(Camera intrinsics data)
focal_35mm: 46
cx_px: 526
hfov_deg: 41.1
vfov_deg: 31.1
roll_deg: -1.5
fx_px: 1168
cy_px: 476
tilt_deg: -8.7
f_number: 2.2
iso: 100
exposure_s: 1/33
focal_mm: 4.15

--

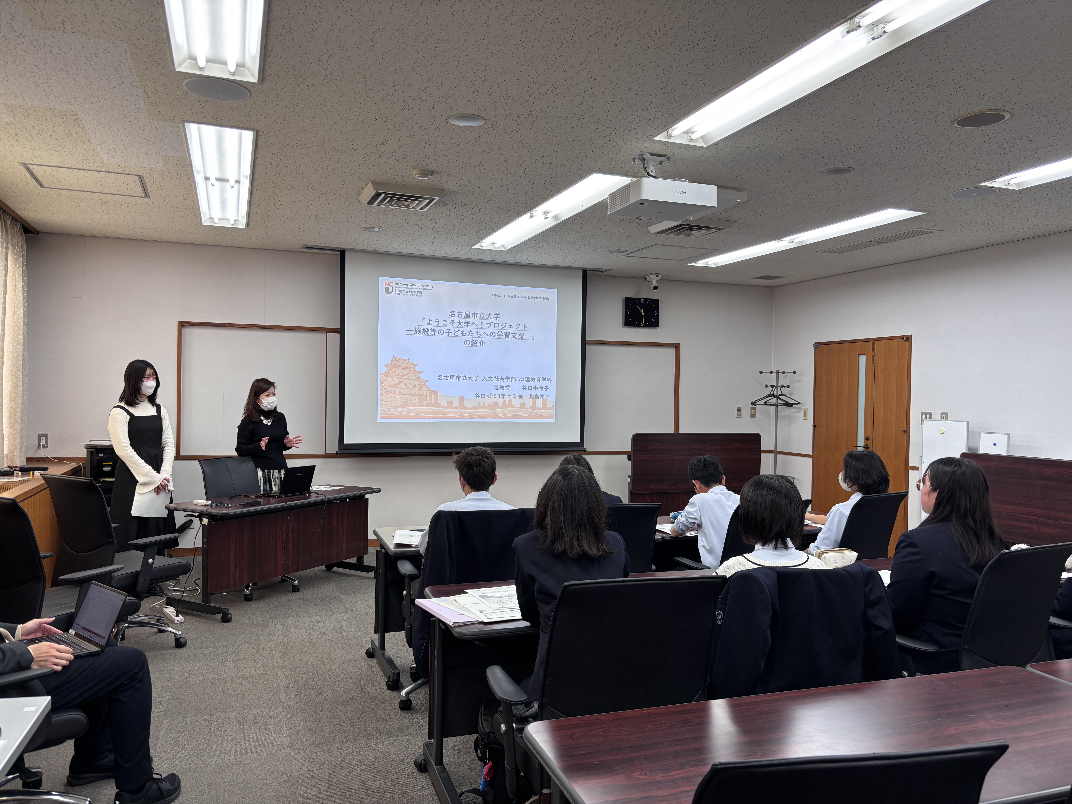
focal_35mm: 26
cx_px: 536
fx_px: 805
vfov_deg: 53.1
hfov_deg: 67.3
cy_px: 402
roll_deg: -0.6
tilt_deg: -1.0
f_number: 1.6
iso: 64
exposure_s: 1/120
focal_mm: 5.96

* **EXERCISE AIM**
The answer is the lines above between the line holding "focal_35mm: 46" and the line holding "focal_mm: 4.15", inclusive, each written out exactly, and no others.

* **EXERCISE RESULT**
focal_35mm: 46
cx_px: 526
hfov_deg: 41.1
vfov_deg: 31.1
roll_deg: -1.5
fx_px: 1168
cy_px: 476
tilt_deg: -8.7
f_number: 2.2
iso: 100
exposure_s: 1/33
focal_mm: 4.15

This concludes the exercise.